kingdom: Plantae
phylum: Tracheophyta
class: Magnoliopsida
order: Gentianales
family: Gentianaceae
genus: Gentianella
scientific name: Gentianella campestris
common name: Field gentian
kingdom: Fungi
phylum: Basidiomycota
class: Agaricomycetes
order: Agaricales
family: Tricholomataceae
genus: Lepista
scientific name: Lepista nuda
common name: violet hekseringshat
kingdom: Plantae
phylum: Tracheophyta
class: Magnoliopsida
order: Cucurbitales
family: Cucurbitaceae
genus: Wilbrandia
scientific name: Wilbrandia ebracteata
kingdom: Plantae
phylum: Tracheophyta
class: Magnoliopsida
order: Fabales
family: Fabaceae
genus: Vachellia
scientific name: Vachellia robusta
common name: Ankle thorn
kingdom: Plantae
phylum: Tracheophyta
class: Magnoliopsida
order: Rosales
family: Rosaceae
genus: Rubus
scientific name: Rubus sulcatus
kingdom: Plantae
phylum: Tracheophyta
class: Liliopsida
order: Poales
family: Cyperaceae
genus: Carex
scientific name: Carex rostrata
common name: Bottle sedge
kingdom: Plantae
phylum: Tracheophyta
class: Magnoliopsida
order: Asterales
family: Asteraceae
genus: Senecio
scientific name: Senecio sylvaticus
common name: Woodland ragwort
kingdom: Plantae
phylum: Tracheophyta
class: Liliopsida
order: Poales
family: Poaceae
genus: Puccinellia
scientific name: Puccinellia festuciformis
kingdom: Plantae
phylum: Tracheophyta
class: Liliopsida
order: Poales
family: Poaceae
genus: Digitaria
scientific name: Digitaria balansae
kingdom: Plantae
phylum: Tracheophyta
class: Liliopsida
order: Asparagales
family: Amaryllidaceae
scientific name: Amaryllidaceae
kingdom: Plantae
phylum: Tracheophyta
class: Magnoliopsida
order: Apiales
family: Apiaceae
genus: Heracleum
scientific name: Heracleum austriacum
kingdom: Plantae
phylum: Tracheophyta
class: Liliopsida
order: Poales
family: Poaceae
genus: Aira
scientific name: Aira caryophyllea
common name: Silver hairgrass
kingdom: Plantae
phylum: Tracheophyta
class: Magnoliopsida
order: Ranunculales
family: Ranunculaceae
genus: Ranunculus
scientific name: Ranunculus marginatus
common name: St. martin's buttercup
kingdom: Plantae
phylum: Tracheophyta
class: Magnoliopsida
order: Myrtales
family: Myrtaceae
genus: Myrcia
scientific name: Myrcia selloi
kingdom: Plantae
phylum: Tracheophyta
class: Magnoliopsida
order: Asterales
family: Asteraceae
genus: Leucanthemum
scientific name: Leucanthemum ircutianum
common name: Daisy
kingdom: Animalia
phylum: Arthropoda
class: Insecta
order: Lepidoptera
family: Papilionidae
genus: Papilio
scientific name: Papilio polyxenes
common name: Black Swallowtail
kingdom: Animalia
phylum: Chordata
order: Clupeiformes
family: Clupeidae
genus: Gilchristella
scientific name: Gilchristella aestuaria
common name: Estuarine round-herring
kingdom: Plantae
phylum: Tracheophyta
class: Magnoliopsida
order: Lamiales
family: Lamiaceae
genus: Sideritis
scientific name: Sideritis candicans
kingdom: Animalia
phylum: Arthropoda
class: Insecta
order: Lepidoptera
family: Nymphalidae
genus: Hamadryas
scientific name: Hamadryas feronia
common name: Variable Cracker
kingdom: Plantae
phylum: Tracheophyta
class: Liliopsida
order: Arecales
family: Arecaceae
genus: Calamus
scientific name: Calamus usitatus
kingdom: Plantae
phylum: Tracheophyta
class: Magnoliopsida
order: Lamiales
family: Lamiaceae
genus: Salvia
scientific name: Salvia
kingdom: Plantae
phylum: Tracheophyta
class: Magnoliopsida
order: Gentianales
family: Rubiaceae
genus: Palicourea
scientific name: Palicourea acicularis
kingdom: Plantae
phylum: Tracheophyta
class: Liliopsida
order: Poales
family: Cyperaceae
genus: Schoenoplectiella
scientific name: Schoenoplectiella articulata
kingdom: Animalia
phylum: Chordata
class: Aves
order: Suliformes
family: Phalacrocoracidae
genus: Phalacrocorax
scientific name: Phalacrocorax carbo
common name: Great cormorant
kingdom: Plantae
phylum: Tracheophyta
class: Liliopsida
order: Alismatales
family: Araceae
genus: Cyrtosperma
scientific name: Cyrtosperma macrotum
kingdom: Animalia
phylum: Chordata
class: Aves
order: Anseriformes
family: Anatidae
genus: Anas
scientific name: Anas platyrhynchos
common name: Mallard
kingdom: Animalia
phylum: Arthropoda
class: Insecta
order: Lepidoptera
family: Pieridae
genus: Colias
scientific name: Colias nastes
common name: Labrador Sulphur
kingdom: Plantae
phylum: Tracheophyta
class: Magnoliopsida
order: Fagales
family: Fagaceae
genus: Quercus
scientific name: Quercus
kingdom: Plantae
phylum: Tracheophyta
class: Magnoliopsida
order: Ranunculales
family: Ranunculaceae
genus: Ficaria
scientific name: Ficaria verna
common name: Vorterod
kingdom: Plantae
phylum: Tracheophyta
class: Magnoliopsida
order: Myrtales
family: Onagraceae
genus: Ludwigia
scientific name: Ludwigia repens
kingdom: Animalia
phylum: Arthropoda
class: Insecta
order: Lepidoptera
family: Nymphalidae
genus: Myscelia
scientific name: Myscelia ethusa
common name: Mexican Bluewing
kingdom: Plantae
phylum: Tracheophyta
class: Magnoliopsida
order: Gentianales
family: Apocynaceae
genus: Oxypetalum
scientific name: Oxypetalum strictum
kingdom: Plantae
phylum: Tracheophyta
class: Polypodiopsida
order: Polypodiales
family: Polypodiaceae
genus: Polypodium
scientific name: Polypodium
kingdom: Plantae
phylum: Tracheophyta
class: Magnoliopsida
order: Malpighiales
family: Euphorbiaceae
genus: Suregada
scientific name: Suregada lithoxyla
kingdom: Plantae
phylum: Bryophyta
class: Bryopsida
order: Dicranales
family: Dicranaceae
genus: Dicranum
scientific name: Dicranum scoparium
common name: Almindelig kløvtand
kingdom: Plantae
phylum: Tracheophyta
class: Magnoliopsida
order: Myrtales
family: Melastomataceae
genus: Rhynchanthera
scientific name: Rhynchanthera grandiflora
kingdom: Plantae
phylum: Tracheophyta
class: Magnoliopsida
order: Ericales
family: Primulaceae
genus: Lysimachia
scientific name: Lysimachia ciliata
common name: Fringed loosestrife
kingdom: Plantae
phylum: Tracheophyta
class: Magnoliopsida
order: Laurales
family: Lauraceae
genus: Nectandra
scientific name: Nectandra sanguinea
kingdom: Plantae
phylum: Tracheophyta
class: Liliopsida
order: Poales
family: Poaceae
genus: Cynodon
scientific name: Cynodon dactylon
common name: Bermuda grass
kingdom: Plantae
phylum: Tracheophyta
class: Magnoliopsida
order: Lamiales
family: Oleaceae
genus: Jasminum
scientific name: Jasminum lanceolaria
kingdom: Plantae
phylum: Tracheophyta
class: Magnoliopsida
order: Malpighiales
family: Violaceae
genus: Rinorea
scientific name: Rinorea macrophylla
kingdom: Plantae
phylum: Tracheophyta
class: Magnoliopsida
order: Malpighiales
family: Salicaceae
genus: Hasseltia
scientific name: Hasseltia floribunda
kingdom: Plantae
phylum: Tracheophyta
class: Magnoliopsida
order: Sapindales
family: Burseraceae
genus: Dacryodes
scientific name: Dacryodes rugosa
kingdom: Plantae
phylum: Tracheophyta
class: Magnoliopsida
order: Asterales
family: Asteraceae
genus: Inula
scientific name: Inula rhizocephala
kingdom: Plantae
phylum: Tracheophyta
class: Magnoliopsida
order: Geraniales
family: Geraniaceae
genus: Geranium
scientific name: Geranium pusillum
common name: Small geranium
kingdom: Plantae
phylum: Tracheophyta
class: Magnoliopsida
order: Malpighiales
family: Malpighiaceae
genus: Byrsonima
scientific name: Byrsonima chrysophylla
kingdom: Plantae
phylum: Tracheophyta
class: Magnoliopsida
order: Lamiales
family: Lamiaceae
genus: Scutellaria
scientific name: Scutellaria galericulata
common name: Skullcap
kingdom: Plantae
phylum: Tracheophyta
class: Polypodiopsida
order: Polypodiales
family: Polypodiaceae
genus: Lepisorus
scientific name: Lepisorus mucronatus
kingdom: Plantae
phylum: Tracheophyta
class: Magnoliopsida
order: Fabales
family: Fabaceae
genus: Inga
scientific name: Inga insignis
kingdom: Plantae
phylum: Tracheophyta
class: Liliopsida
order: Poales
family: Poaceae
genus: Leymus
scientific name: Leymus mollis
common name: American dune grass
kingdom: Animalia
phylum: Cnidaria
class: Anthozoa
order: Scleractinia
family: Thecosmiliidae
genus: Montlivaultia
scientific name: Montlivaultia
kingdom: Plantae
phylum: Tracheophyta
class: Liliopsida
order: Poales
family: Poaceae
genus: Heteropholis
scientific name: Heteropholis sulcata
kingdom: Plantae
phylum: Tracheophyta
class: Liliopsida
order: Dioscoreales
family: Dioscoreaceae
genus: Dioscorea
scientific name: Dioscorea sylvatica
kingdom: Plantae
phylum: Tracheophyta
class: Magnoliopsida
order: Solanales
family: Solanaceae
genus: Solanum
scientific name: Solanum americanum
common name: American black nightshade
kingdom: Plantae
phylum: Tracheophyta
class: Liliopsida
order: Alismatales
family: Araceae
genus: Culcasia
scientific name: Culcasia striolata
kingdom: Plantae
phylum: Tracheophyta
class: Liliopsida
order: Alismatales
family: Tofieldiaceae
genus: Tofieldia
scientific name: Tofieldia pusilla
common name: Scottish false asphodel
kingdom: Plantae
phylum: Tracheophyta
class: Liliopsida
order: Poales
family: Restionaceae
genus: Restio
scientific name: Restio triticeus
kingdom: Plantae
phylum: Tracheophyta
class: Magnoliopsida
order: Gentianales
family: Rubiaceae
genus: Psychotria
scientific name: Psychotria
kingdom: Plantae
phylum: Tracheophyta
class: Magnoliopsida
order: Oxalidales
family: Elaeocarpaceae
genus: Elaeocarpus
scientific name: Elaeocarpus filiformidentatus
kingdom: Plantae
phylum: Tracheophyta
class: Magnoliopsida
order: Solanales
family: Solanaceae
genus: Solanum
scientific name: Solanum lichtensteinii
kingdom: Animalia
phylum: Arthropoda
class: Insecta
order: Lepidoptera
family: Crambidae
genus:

* * * * *

The exercise:
Copy out the lines from the one containing "scientific name: Phalacrocorax carbo" through the one containing "genus: Anas", both included, keeping every word and character as it stands.

Written response:
scientific name: Phalacrocorax carbo
common name: Great cormorant
kingdom: Plantae
phylum: Tracheophyta
class: Liliopsida
order: Alismatales
family: Araceae
genus: Cyrtosperma
scientific name: Cyrtosperma macrotum
kingdom: Animalia
phylum: Chordata
class: Aves
order: Anseriformes
family: Anatidae
genus: Anas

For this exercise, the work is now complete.